The habitual offender was initially arrested on pending charges of assault on a child, and was expected to appear in court on Tuesday afternoon, KOMO reported.
But when the time for his hearing rolled around, Judge Annie Harper announced that the felony charge against Calderon had been reduced.
“Mr. Calderon is being released without conditions on the felony charge…he has been filed in Seattle Municipal Court on a misdemeanor charge,” Harper said. “He remains detained but not on the felony. That is by decision of King County Prosecutor’s Office and Seattle City Attorney.”
The King County Prosecutor’s Office said that there was not sufficient evidence to support a felony charge against Calderon, because Butler’s son did not suffer bodily harm, KOMO reported.

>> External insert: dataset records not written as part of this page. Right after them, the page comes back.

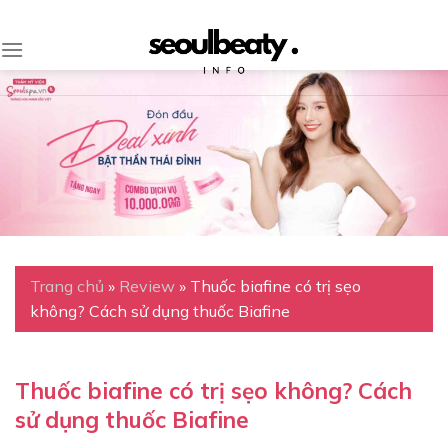
Skip
to
content
Trang chủ
»
Review
»
Thuốc biafine có trị sẹo
không? Cách sử dụng thuốc Biafine
Thuốc biafine có trị sẹo không? Cách
sử dụng thuốc Biafine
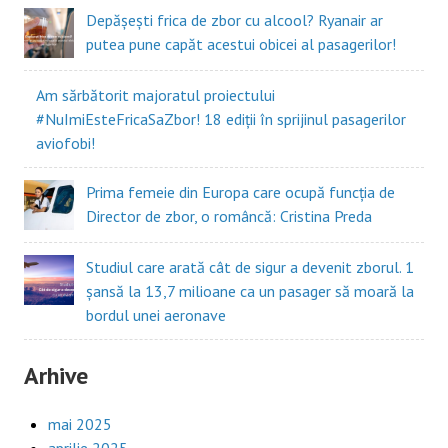
Depășești frica de zbor cu alcool? Ryanair ar
putea pune capăt acestui obicei al pasagerilor!
Am sărbătorit majoratul proiectului
#NuImiEsteFricaSaZbor! 18 ediții în sprijinul pasagerilor
aviofobi!
Prima femeie din Europa care ocupă funcția de
Director de zbor, o româncă: Cristina Preda
Studiul care arată cât de sigur a devenit zborul. 1
șansă la 13,7 milioane ca un pasager să moară la
bordul unei aeronave
Arhive
mai 2025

“In evaluating whether there is sufficient evidence to support a felony charge, we are ethically bound to apply the facts of a particular case to the law as established by the legislature. This is regardless of the history of a particular defendant or the outrageousness of the conduct,” the prosecutor’s office said in a statement.
“In order to elevate an assault against a child from a gross misdemeanor to a felony, there must be some level of bodily harm to the victim,” the statement continued. “We learned from the police report that the child, thankfully, did not appear to have been injured in any way and we were told that the child received no medical treatment. In other words, the facts of this particular case didn’t support this being a felony.”
The prosecutor’s office noted that the attack was “horrible and abusive,” and said that the matter has been referred to Seattle Municipal Court.
According to court records, 15 of Calderon’s 74 criminal convictions were due to assault.
His sister, Anna Calderon Barnett, said that her brother needs to be removed from society so his mental health and drug addiction issues can be addressed, KIRO reported.
“To me, it’s almost like … he knows he’s not capable of taking care of himself, and he knows that he doesn’t have the mental capacity to fit in, and he just attacks people or he’ll commit some kind of a crime, because he knows the next step is ‘I’ll be taken off the street,’” Barnett explained.
“His last words to me from prison were ‘I don’t want to go back out there — I don’t know how to live,’ and he’s right. I think this is what’s being overlooked,” she added.
Butler said he was shocked to learn about Calderon’s extensive criminal history, KOMO reported.
“I don’t understand why, with 73 convictions, he was out. That’s crazy,” the father said. “But it looked like he was looking for a way to get arrested, he was looking for a way to get back to jail, that’s how it looked to me.”